**WHAT YOU WILL DO:**
Extract, exactly as written, all lines of the material below from the line that includes "List each element's" through its last line.

Start of SOURCE DATA

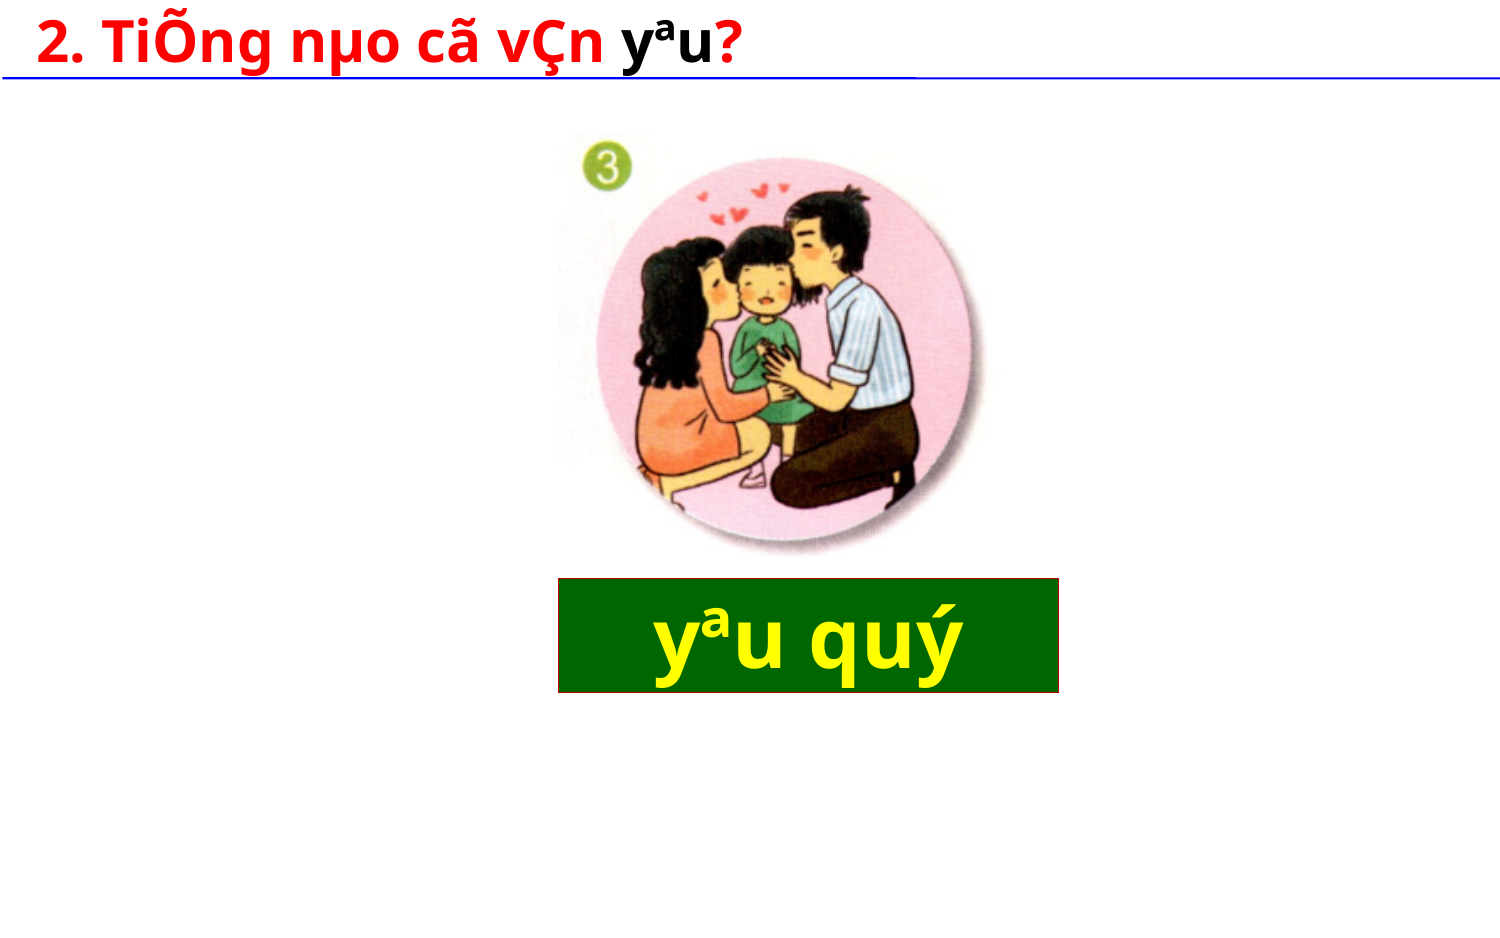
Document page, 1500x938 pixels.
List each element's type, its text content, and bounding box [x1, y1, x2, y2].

text_box 2. TiÕng nµo cã vÇn yªu? [21, 0, 1500, 78]
picture [557, 133, 1003, 558]
text_box yªu quý [558, 578, 1059, 693]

End of SOURCE DATA

**EXERCISE SOLUTION:**
List each element's type, its text content, and bounding box [x1, y1, x2, y2].

text_box 2. TiÕng nµo cã vÇn yªu? [21, 0, 1500, 78]
picture [557, 133, 1003, 558]
text_box yªu quý [558, 578, 1059, 693]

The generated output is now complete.